Branch prediction and conditional optimization. Improves performance for code with conditional branches.

CacheOptimization = 16384

Cache optimization for better data locality. Includes cache-aware tiling and prefetching strategies.

Comprehensive = MemoryAccess | DataLayout | Aggressive | BranchOptimization | Conservative | PerformanceFocused | ParallelMerging

Comprehensive optimization applying all applicable optimizations. Includes all optimization types that are safe and beneficial.

Conservative = SizeFocused | CacheOptimization

Conservative optimizations that are safe and unlikely to cause issues. Includes only optimizations with minimal risk of correctness problems.

ConstantFolding = 256

Constant folding and propagation optimizations. Evaluates constant expressions at compile time.

DataLayout = 32

Data layout optimization for better memory access patterns. Includes structure-of-arrays vs array-of-structures transformations.

DeadCodeElimination = 128

Dead code elimination and unused variable removal. Reduces memory usage and improves cache efficiency.

Inlining = 512

Function inlining for reduced call overhead. Eliminates function call costs for small, frequently used functions.

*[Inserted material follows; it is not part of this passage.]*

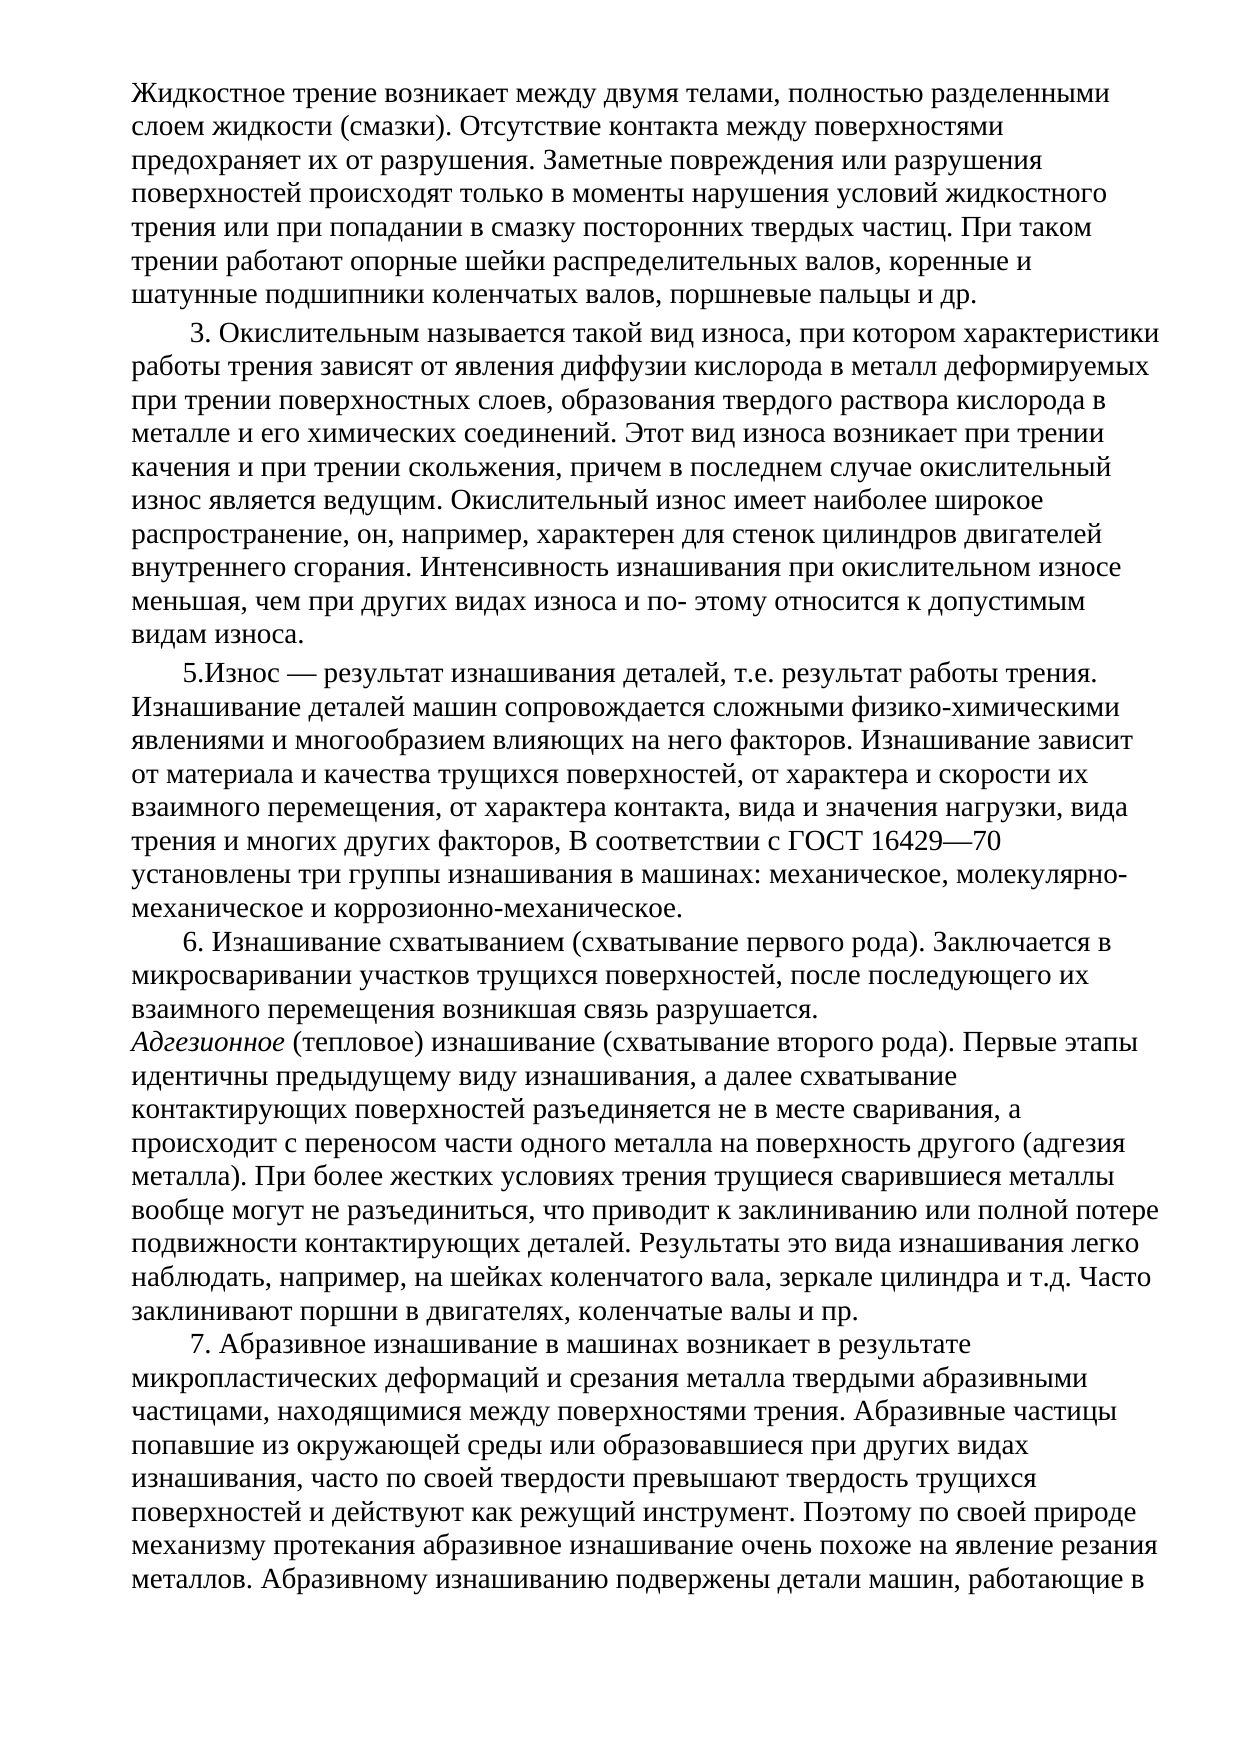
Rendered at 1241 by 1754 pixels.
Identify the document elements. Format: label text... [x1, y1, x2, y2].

InstructionScheduling = 64

Instruction scheduling and register allocation optimizations. Improves instruction throughput and reduces register pressure.

KernelFusion = 1

Kernel fusion to combine multiple kernels into a single execution unit. Reduces memory transfers and improves cache locality.

LoopOptimization = 4

Loop optimizations including unrolling, vectorization, and blocking. Improves instruction-level parallelism and memory locality.

MathOptimization = 1024

Mathematical expression simplification and strength reduction. Replaces expensive operations with cheaper equivalents.

MemoryAccess = 2

Memory access pattern optimization for better cache performance. Includes data layout transformations and memory coalescing.

MemoryFocused = MemoryAccess | DataLayout | MemoryPooling | CacheOptimization

Memory-focused optimizations for reducing memory usage and improving access patterns.

MemoryPooling = 2048

Memory pooling and allocation optimization. Reduces allocation overhead and memory fragmentation.

None = 0

No optimizations applied.

ParallelMerging = 65536

Parallel merging optimization for combining parallel execution stages. Merges independent parallel operations to improve resource utilization.

Parallelization = 8

Parallelization and concurrency optimizations. Identifies opportunities for parallel execution and load balancing.

PerformanceFocused = Parallelization | BackendSpecific | InstructionScheduling | Vectorization

Performance-focused optimizations for maximum execution speed.

SizeFocused = DeadCodeElimination | ConstantFolding | MemoryPooling

Size-focused optimizations for reducing memory footprint.

StageReordering = 4096

Pipeline stage reordering for better resource utilization. Minimizes idle time and maximizes throughput.

Vectorization = 32768

Vectorization for SIMD instruction utilization. Leverages vector processing units for data-parallel operations.